STATED EXERCISE
Duplicate the items word for word, starting with the first line and continuing through the line that contains "genus: Myriopteris". Include both of those lines.

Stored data

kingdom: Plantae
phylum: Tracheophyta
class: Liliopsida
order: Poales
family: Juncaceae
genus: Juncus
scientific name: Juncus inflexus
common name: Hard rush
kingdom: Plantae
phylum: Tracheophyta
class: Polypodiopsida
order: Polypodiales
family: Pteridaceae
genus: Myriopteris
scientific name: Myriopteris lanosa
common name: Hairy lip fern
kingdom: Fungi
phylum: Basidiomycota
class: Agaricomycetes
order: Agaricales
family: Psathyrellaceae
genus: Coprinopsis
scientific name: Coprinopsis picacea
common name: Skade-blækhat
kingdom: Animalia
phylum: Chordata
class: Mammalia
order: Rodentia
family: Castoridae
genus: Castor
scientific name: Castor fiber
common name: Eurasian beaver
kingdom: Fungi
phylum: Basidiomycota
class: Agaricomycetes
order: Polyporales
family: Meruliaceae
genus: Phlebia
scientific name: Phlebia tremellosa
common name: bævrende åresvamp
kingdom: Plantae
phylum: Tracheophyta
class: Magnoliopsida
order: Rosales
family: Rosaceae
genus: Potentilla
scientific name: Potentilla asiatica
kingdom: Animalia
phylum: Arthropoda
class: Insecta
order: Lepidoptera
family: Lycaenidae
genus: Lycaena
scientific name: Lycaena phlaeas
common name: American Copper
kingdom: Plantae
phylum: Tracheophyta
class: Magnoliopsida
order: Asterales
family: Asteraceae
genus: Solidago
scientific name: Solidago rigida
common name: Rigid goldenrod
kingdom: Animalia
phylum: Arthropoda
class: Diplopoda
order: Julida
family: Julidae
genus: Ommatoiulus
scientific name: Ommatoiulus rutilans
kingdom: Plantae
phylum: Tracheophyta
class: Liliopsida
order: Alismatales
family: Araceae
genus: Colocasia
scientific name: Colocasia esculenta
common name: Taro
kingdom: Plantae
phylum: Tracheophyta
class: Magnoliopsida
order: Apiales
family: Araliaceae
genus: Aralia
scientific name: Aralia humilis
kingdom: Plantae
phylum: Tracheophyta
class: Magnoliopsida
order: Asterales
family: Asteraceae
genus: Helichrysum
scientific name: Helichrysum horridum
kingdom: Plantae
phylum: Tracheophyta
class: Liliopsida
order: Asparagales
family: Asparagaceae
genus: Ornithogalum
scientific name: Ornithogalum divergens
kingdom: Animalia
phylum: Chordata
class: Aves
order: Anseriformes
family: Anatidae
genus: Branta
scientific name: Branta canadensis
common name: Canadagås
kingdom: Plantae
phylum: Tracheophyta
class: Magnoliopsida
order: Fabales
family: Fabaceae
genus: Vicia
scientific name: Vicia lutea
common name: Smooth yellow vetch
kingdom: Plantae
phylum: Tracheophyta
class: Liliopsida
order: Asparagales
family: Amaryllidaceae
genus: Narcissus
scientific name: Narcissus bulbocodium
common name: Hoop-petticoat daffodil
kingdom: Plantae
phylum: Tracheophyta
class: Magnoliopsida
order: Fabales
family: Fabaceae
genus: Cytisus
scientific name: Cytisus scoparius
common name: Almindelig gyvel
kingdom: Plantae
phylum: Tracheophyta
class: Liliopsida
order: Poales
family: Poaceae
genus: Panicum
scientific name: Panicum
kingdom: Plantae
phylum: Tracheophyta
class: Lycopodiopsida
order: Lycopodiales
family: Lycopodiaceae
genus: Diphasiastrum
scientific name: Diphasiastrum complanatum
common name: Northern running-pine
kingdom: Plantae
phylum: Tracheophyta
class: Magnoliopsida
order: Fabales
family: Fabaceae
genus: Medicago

THE REPLY
kingdom: Plantae
phylum: Tracheophyta
class: Liliopsida
order: Poales
family: Juncaceae
genus: Juncus
scientific name: Juncus inflexus
common name: Hard rush
kingdom: Plantae
phylum: Tracheophyta
class: Polypodiopsida
order: Polypodiales
family: Pteridaceae
genus: Myriopteris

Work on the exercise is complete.